Mobiclip is a proprietary video codec that allows full motion video playback on low-power devices such as cell phones and handheld game consoles. The codec could scale up to high definition resolutions of 1920 x 1080 pixels at 24 frames per second. It was developed with a completely different algorithm from the one used for other video codecs on the market, so it isn't subject to MPEG, MP3, or any other codec licenses. By 2007, Actimagine had partnered with Nokia to bring the codec to the 6680, 6630, N80, N90, N73, N93; Sony Ericcson on the M600i; Palm on the Treo 650 and 700; Motorola on the Moto Z8; and HTC on its C310. Mobiclip is compatible with Windows Mobile, Linux, Symbian, and Palm OS.

Actimagine managed to set a new standard by offering six hours of DVD-like video quality on a single battery charge. Mobiclip displays consume just a quarter of the capacity of MPEG2 files and requires fourfold less processing power than H264. On a Nokia N73, Mobilclip can play around seven hours of video, compared with just one and a half hours using MPEG4.

It has been licensed by Paramount, Fox, Gaumont, and Columbia TriStar Films to deliver video on memory cards for mobile phones. By the end of 2007, there were 25 full length movies available with Mobiclip. The Nokia N73 came with Spider-Man 2 and the Nokia N80 had The Da Vinci Code. The Sony Ericcson M600i came with Final Fantasy VII Advent Children. Carphone Warehouse used Mobiclip to deliver movies on smart phones.
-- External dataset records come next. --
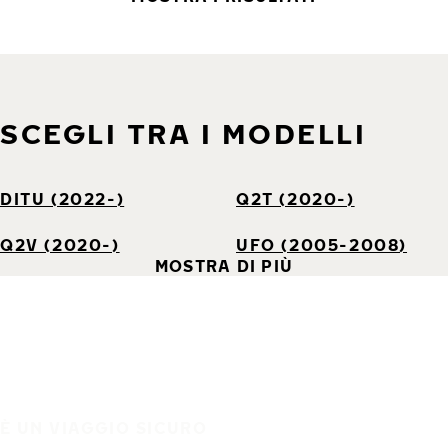
SCEGLI TRA I MODELLI
DITU (2022-)
Q2T (2020-)
Q2V (2020-)
UFO (2005-2008)
MOSTRA DI PIÙ
È UN VIAGGIO SICURO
Actimagine has also partnered with Gemplus, Sharp Corporation, Hungama, France Television, and Kingston Technology.

===Nintendo licensing===
Nintendo selected Mobiclip as its main provider of video codec technologies on the Game Boy Advance, Nintendo DS, Nintendo Wii and Nintendo 3DS. Major software titles used it for in-game cinematics, including:
- GBA Video series on the Game Boy Advance.
- Dragon Quest IX: Sentinels of the Starry Skies on Nintendo DS.
- Professor Layton series on Nintendo DS and Nintendo 3DS
- Fire Emblem Awakening on Nintendo 3DS.
- Wii no Ma and Nintendo Channel on Wii.
- eCrew Development Program, the extremely rare Japanese McDonald's training game for the Nintendo DS.
- The Legendary Starfy on Nintendo DS.
- Kingdom Hearts 358/2 Days on Nintendo DS.
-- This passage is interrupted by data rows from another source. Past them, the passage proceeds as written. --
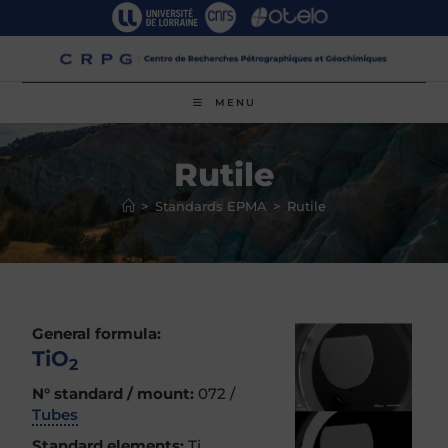
Skip
to
content
MENU
Rutile
>
Standards EPMA
>
Rutile
General formula:
TiO
2
N° standard / mount:
072 /
Tubes
Standard elements:
Ti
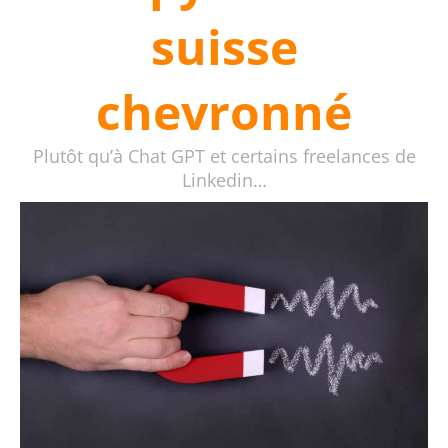
suisse
chevronné
Plutôt qu’à Chat GPT et certains freelances de
Linkedin…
==List of technologies developed by NERD==
===Software Emulation===
- Kachikachi: NES emulation for the NES Classic Edition.'
- Canoe: Super NES emulation for the Super NES Classic Edition, including a rewind feature.
- L-CLASSICS: NES & Super NES emulation for Nintendo Classics.
- Hiyoko: Game Boy & Game Boy Color emulation for Nintendo Classics.
- Hovercraft (co-developed with iQue): Nintendo 64 emulation for Nintendo Classics.
- m2engage (co-developed with M2): Sega Genesis emulation for Nintendo Classics.
- Sloop (co-developed with Panasonic Vietnam): Game Boy Advance emulation for Nintendo Classics and Pokémon rereleases, including multiplayer support.
- Hagi: GameCube & Wii emulation for Super Mario 3D All-Stars, Pikmin 1 & 2, and Nintendo Classics.
- Hachihachi: Nintendo DS emulation for the Wii U Virtual Console.

===Other technologies===
- Mobiclip video codecs for smartphone / Game Boy Advance / Nintendo DS / Nintendo 3DS / Wii
- Video player for the Nintendo DS web browser.
- Media player for Wii U Internet Browser.
- Stereoscopic screen for the New Nintendo 3DS to provide a 3D effect from any viewing angle.
- Technology that allowed digital Wii games to be played from Wii U internal memory and external USB drive.
- Nintendo Labo VR Kit (co-developed with Nintendo EPD).
- Deep learning middleware for Dr Kawashima's Brain Training for Nintendo Switch.
- Heart rate detection system in Joy-Con, used in Ring Fit Adventure.
- Providing expertise in areas such as steering control, low-latency video capture and streaming and location tracking for Mario Kart Live: Home Circuit.
- Filtering and gesture tracking for Nintendo Switch Sports.
- Rendering, WYSIWYG, texture compression and animations for The Legend of Zelda: Tears of the Kingdom.